#### [What needs to be done]
Among the lines of data below, reproduce only those from the one with "[101,53,210,67] 4. KI#2" through the one with "(822, 314) none", exactly as they stand, both ends included.

#### [Data for this exercise]
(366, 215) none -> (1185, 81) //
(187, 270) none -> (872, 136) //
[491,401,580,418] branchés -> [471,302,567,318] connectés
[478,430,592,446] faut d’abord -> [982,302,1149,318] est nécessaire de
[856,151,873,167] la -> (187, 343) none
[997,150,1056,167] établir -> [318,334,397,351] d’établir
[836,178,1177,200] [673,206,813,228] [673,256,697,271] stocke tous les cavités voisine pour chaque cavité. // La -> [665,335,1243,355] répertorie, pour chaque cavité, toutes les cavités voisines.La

...

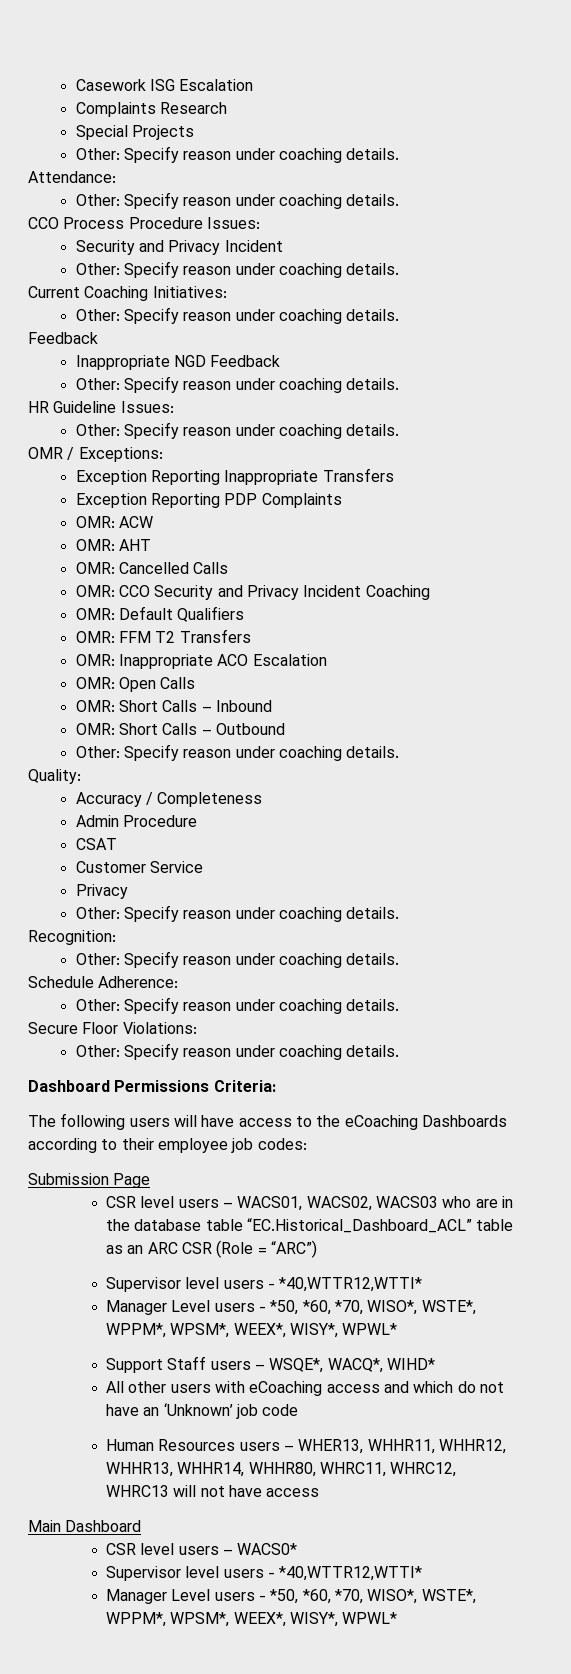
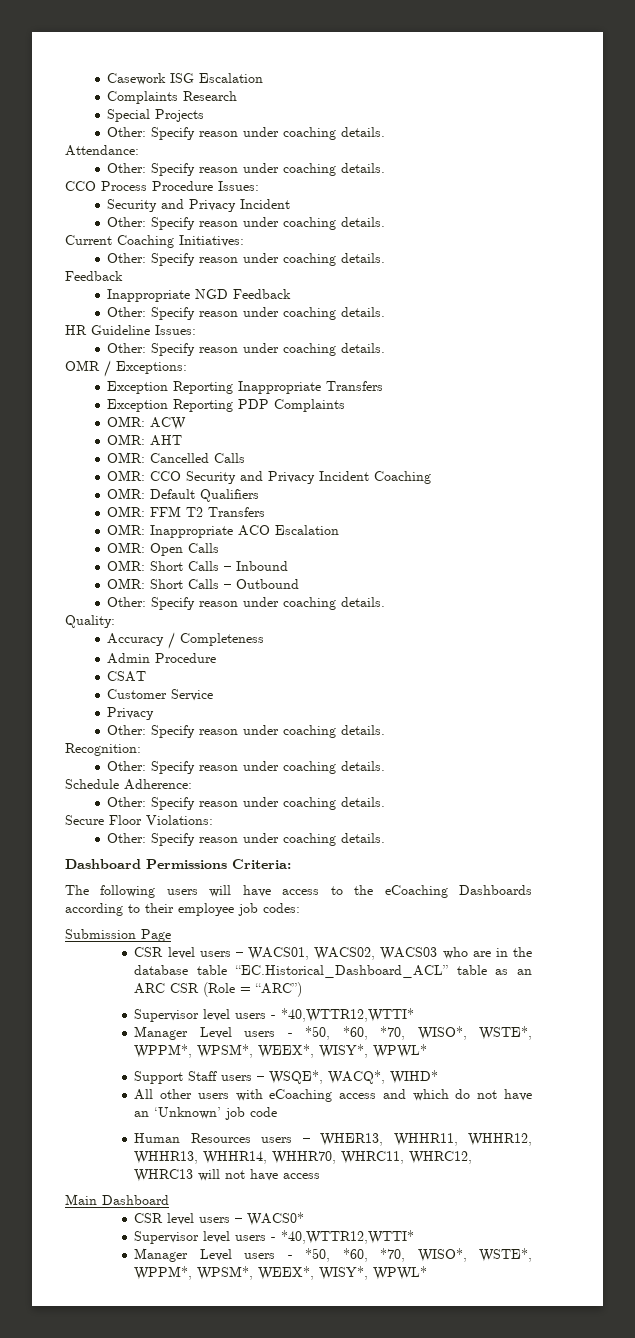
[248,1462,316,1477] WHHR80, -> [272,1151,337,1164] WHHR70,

==

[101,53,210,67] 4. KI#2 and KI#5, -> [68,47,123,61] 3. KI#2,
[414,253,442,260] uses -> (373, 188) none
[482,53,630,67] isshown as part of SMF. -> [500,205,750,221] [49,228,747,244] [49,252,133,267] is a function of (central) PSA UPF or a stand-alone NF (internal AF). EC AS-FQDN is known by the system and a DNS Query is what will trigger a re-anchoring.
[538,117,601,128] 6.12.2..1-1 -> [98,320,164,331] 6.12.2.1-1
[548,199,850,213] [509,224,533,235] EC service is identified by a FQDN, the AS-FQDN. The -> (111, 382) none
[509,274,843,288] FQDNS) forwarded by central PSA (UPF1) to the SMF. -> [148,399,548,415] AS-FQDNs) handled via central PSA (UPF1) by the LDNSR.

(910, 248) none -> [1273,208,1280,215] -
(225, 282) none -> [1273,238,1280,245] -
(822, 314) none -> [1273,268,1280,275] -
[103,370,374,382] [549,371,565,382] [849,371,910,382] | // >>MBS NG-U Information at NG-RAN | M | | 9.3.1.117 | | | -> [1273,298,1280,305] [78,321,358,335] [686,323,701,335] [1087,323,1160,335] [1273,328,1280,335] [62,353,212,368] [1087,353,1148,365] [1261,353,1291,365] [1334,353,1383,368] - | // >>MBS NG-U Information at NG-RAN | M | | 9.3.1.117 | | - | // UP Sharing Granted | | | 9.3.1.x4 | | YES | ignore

#### [Response area]
[101,53,210,67] 4. KI#2 and KI#5, -> [68,47,123,61] 3. KI#2,
[414,253,442,260] uses -> (373, 188) none
[482,53,630,67] isshown as part of SMF. -> [500,205,750,221] [49,228,747,244] [49,252,133,267] is a function of (central) PSA UPF or a stand-alone NF (internal AF). EC AS-FQDN is known by the system and a DNS Query is what will trigger a re-anchoring.
[538,117,601,128] 6.12.2..1-1 -> [98,320,164,331] 6.12.2.1-1
[548,199,850,213] [509,224,533,235] EC service is identified by a FQDN, the AS-FQDN. The -> (111, 382) none
[509,274,843,288] FQDNS) forwarded by central PSA (UPF1) to the SMF. -> [148,399,548,415] AS-FQDNs) handled via central PSA (UPF1) by the LDNSR.

(910, 248) none -> [1273,208,1280,215] -
(225, 282) none -> [1273,238,1280,245] -
(822, 314) none -> [1273,268,1280,275] -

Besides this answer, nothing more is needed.